Китти выглядела потрясающе. Она коротко подстриглась и накрасила губы темной помадой. Этрих собрался было сказать, что ей удивительно к лицу и стрижка, и помада, но передумал, сочтя за благо промолчать. Его комплимент наверняка был бы встречен враждебно. Пока он об этом размышлял, Китти коротко бросила:

— Опять у него в ухе стреляет…

Этрих, еще не оправившийся от потрясения из-за того, что ему столь стремительно открыли дверь, и едва начавший осмысливать перемены во внешности Китти, не разобрал ее слов. Он удивленно поднял брови:

— Где стреляли?

— Что?! Что ты несешь?!

Китти немедленно воспользовалась поводом снова заговорить с ним этим тоном. Этрих ненавидел его. Да, их брак распался по его вине, он никогда этого не отрицал. Тем не менее его возмущала манера, в какой она стала держаться с ним после развода. Давая ему понять, что все, что бы он ни делал, ни говорил, ни думал, — безнадежно глупо.

Этрих поджал губы и глубоко втянул носом воздух:

— Я спросил: где стреляли? Ты сама сказала, что была перестрелка!

Она бросила на него испепеляющий взгляд:

— О чем ты думаешь, Винсент? Я сказала: «У него в ухе стреляет». У твоего сына — отит и температура подскочила. Доктор Кэпшью сейчас в больнице и может его принять.

— Привет, папа. — Малыш Джек вынырнул из-за материнской спины и остановился ровно посередине между родителями.

У Этриха на душе потеплело.

— Привет, человек-паук. Мама говорит, ты неважно себя чувствуешь?

— Ухо болит, пап.

Джек Этрих был просто хроническим больным. Мужественно одолев одну детскую хворь, он немедленно подхватывал другую. Отит, тонзиллит, свинка, корь, ветрянка, краснуха… Бедняга Джек коротко познакомился со всем этим букетом и тем не менее не терял хорошего расположения духа.
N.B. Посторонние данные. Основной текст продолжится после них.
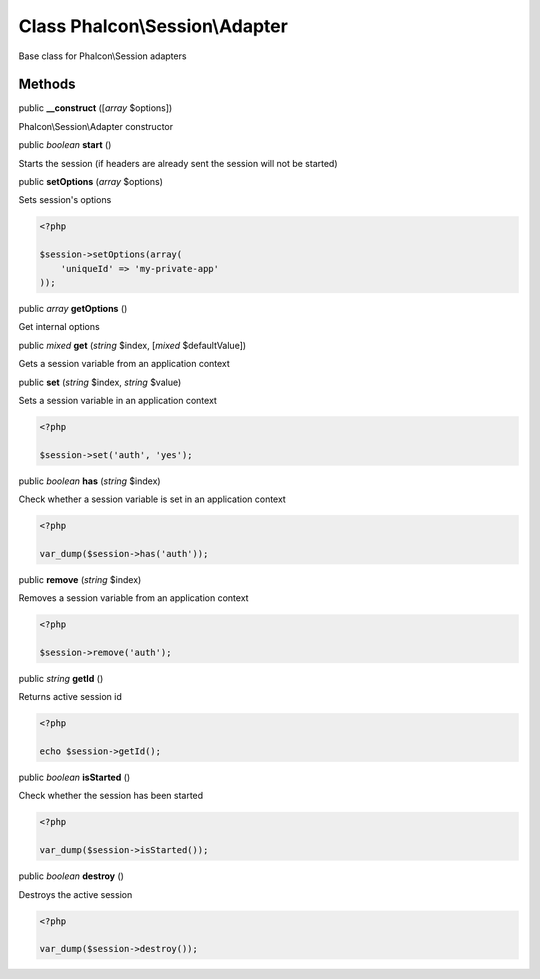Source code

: Class **Phalcon\\Session\\Adapter**
===================================

Base class for Phalcon\\Session adapters


Methods
---------

public  **__construct** ([*array* $options])

Phalcon\\Session\\Adapter constructor



public *boolean*  **start** ()

Starts the session (if headers are already sent the session will not be started)



public  **setOptions** (*array* $options)

Sets session's options 

.. code-block:: php

    <?php

    $session->setOptions(array(
    	'uniqueId' => 'my-private-app'
    ));




public *array*  **getOptions** ()

Get internal options



public *mixed*  **get** (*string* $index, [*mixed* $defaultValue])

Gets a session variable from an application context



public  **set** (*string* $index, *string* $value)

Sets a session variable in an application context 

.. code-block:: php

    <?php

    $session->set('auth', 'yes');




public *boolean*  **has** (*string* $index)

Check whether a session variable is set in an application context 

.. code-block:: php

    <?php

    var_dump($session->has('auth'));




public  **remove** (*string* $index)

Removes a session variable from an application context 

.. code-block:: php

    <?php

    $session->remove('auth');




public *string*  **getId** ()

Returns active session id 

.. code-block:: php

    <?php

    echo $session->getId();




public *boolean*  **isStarted** ()

Check whether the session has been started 

.. code-block:: php

    <?php

    var_dump($session->isStarted());




public *boolean*  **destroy** ()

Destroys the active session 

.. code-block:: php

    <?php

    var_dump($session->destroy());





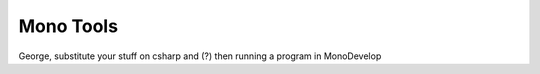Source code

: Mono Tools
============================ 

George, substitute your stuff on csharp and (?) then running a program in MonoDevelop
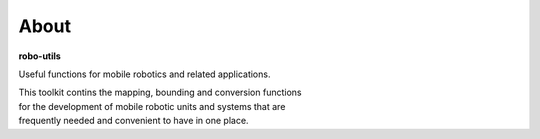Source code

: 
About
-----

**robo-utils** 

Useful functions for mobile robotics 
and related applications.

| This toolkit contins the mapping, bounding and conversion functions
| for the development of mobile robotic units and systems that are
| frequently needed and convenient to have in one place.




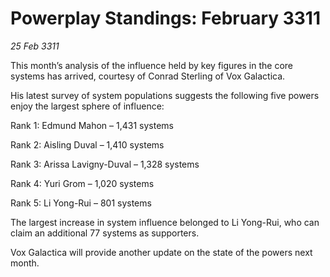 * Powerplay Standings: February 3311

/25 Feb 3311/

This month’s analysis of the influence held by key figures in the core systems has arrived, courtesy of Conrad Sterling of Vox Galactica. 

His latest survey of system populations suggests the following five powers enjoy the largest sphere of influence: 

Rank 1: Edmund Mahon – 1,431 systems 

Rank 2: Aisling Duval – 1,410 systems 

Rank 3: Arissa Lavigny-Duval – 1,328 systems 

Rank 4: Yuri Grom – 1,020 systems 

Rank 5: Li Yong-Rui – 801 systems 

The largest increase in system influence belonged to Li Yong-Rui, who can claim an additional 77 systems as supporters. 

Vox Galactica will provide another update on the state of the powers next month.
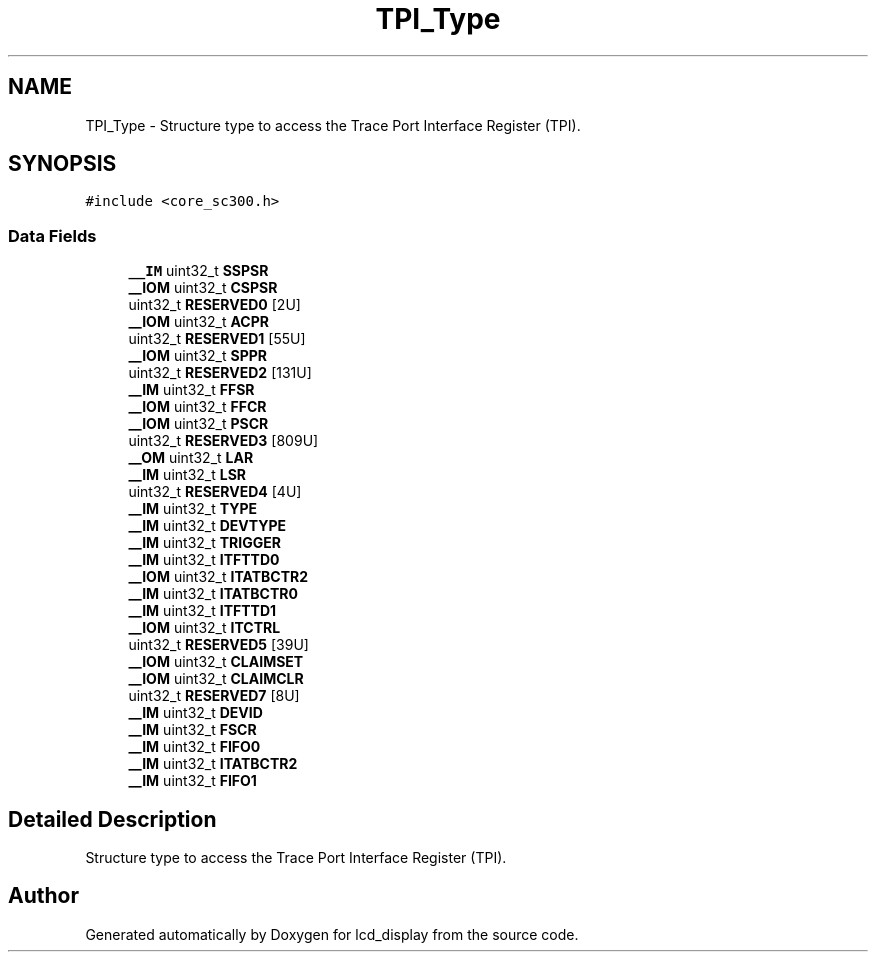 .TH "TPI_Type" 3 "Thu Oct 29 2020" "lcd_display" \" -*- nroff -*-
.ad l
.nh
.SH NAME
TPI_Type \- Structure type to access the Trace Port Interface Register (TPI)\&.  

.SH SYNOPSIS
.br
.PP
.PP
\fC#include <core_sc300\&.h>\fP
.SS "Data Fields"

.in +1c
.ti -1c
.RI "\fB__IM\fP uint32_t \fBSSPSR\fP"
.br
.ti -1c
.RI "\fB__IOM\fP uint32_t \fBCSPSR\fP"
.br
.ti -1c
.RI "uint32_t \fBRESERVED0\fP [2U]"
.br
.ti -1c
.RI "\fB__IOM\fP uint32_t \fBACPR\fP"
.br
.ti -1c
.RI "uint32_t \fBRESERVED1\fP [55U]"
.br
.ti -1c
.RI "\fB__IOM\fP uint32_t \fBSPPR\fP"
.br
.ti -1c
.RI "uint32_t \fBRESERVED2\fP [131U]"
.br
.ti -1c
.RI "\fB__IM\fP uint32_t \fBFFSR\fP"
.br
.ti -1c
.RI "\fB__IOM\fP uint32_t \fBFFCR\fP"
.br
.ti -1c
.RI "\fB__IOM\fP uint32_t \fBPSCR\fP"
.br
.ti -1c
.RI "uint32_t \fBRESERVED3\fP [809U]"
.br
.ti -1c
.RI "\fB__OM\fP uint32_t \fBLAR\fP"
.br
.ti -1c
.RI "\fB__IM\fP uint32_t \fBLSR\fP"
.br
.ti -1c
.RI "uint32_t \fBRESERVED4\fP [4U]"
.br
.ti -1c
.RI "\fB__IM\fP uint32_t \fBTYPE\fP"
.br
.ti -1c
.RI "\fB__IM\fP uint32_t \fBDEVTYPE\fP"
.br
.ti -1c
.RI "\fB__IM\fP uint32_t \fBTRIGGER\fP"
.br
.ti -1c
.RI "\fB__IM\fP uint32_t \fBITFTTD0\fP"
.br
.ti -1c
.RI "\fB__IOM\fP uint32_t \fBITATBCTR2\fP"
.br
.ti -1c
.RI "\fB__IM\fP uint32_t \fBITATBCTR0\fP"
.br
.ti -1c
.RI "\fB__IM\fP uint32_t \fBITFTTD1\fP"
.br
.ti -1c
.RI "\fB__IOM\fP uint32_t \fBITCTRL\fP"
.br
.ti -1c
.RI "uint32_t \fBRESERVED5\fP [39U]"
.br
.ti -1c
.RI "\fB__IOM\fP uint32_t \fBCLAIMSET\fP"
.br
.ti -1c
.RI "\fB__IOM\fP uint32_t \fBCLAIMCLR\fP"
.br
.ti -1c
.RI "uint32_t \fBRESERVED7\fP [8U]"
.br
.ti -1c
.RI "\fB__IM\fP uint32_t \fBDEVID\fP"
.br
.ti -1c
.RI "\fB__IM\fP uint32_t \fBFSCR\fP"
.br
.ti -1c
.RI "\fB__IM\fP uint32_t \fBFIFO0\fP"
.br
.ti -1c
.RI "\fB__IM\fP uint32_t \fBITATBCTR2\fP"
.br
.ti -1c
.RI "\fB__IM\fP uint32_t \fBFIFO1\fP"
.br
.in -1c
.SH "Detailed Description"
.PP 
Structure type to access the Trace Port Interface Register (TPI)\&. 

.SH "Author"
.PP 
Generated automatically by Doxygen for lcd_display from the source code\&.
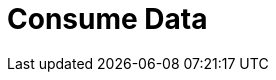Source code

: = Consume Data
:description: Learn about consumer offsets and follower fetching.
:page-layout: index

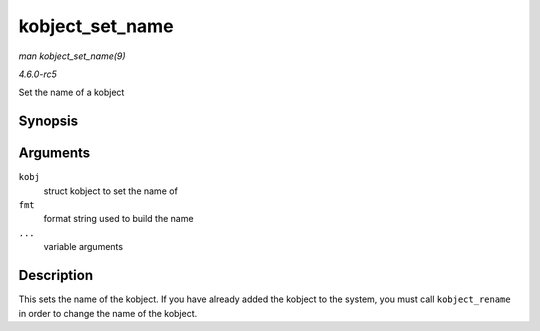 .. -*- coding: utf-8; mode: rst -*-

.. _API-kobject-set-name:

================
kobject_set_name
================

*man kobject_set_name(9)*

*4.6.0-rc5*

Set the name of a kobject


Synopsis
========

.. c:function:: int kobject_set_name( struct kobject * kobj, const char * fmt, ... )

Arguments
=========

``kobj``
    struct kobject to set the name of

``fmt``
    format string used to build the name

``...``
    variable arguments


Description
===========

This sets the name of the kobject. If you have already added the kobject
to the system, you must call ``kobject_rename`` in order to change the
name of the kobject.


.. ------------------------------------------------------------------------------
.. This file was automatically converted from DocBook-XML with the dbxml
.. library (https://github.com/return42/sphkerneldoc). The origin XML comes
.. from the linux kernel, refer to:
..
.. * https://github.com/torvalds/linux/tree/master/Documentation/DocBook
.. ------------------------------------------------------------------------------
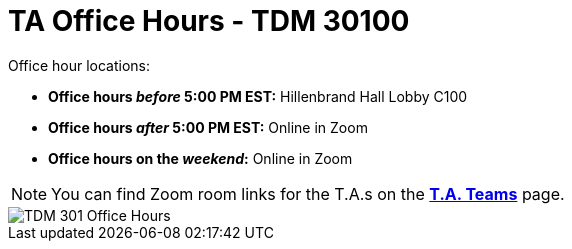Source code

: = TA Office Hours - TDM 30100

Office hour locations:

- **Office hours _before_ 5:00 PM EST:** Hillenbrand Hall Lobby C100 
- **Office hours _after_ 5:00 PM EST:** Online in Zoom +
- **Office hours on the _weekend_:** Online in Zoom

[NOTE]
====
You can find Zoom room links for the T.A.s on the xref:fall2023/ta_teams.adoc[*T.A. Teams*] page.
====

image::office_hours_301.png[TDM 301 Office Hours]
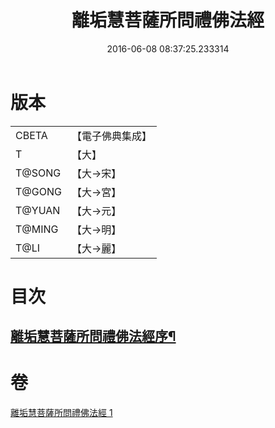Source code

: #+TITLE: 離垢慧菩薩所問禮佛法經 
#+DATE: 2016-06-08 08:37:25.233314

* 版本
 |     CBETA|【電子佛典集成】|
 |         T|【大】     |
 |    T@SONG|【大→宋】   |
 |    T@GONG|【大→宮】   |
 |    T@YUAN|【大→元】   |
 |    T@MING|【大→明】   |
 |      T@LI|【大→麗】   |

* 目次
** [[file:KR6i0116_001.txt::001-0698b23][離垢慧菩薩所問禮佛法經序¶]]

* 卷
[[file:KR6i0116_001.txt][離垢慧菩薩所問禮佛法經 1]]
Единственной странностью Джека, хотя именно это его качество всегда нравилось Этриху, было то, что зачастую он держался как маленький старичок. В свои восемь лет он был не по возрасту задумчив и уравновешен. Слова «спасибо» и «пожалуйста» употреблял охотно и часто. В отличие от большинства детей, поглощающих сласти с невероятной скоростью, он жевал шоколадный батончик целую вечность, наслаждаясь каждой крошкой. Прежде чем ответить на вопрос, он долго и тщательно его обдумывал. Джек не был слезлив, но если уж ему случалось разреветься, то это бывала настоящая итальянская опера, и у любого зрителя разрывалось сердце, так что он готов был на любые уступки и жертвы, лишь бы трагедия наконец прекратилась. Этриху как-то попалась статья о преждевременном старении организма. Оказывается, в десять лет можно умереть от дряхлости, и он вспомнил о своем сынишке.